Each line of the listing where the string "shoulder" appears is to be identified and copied.

__Records for processing__.
Content starts
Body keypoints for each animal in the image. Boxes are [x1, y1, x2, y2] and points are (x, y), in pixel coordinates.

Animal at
Content ends
Content starts
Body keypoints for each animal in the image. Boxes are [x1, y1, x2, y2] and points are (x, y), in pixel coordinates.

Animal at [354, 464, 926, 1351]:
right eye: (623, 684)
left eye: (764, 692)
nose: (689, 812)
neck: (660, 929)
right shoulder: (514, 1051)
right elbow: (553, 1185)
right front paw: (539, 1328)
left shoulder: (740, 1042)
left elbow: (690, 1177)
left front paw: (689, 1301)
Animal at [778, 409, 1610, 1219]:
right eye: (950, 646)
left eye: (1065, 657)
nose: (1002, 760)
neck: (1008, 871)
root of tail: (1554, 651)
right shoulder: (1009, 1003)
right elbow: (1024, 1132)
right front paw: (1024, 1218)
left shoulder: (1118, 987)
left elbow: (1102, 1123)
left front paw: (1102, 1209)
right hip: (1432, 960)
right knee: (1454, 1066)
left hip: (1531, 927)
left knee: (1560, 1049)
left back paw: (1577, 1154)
Content ends
Content starts
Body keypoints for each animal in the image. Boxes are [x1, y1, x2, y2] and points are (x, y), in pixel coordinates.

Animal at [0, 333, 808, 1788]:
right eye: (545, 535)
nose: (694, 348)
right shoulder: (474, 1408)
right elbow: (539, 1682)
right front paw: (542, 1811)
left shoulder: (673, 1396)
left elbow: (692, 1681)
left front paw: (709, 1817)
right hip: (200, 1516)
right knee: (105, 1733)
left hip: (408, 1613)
Content ends
__Your response__.
right shoulder: (514, 1051)
left shoulder: (740, 1042)
right shoulder: (1009, 1003)
left shoulder: (1118, 987)
right shoulder: (474, 1408)
left shoulder: (673, 1396)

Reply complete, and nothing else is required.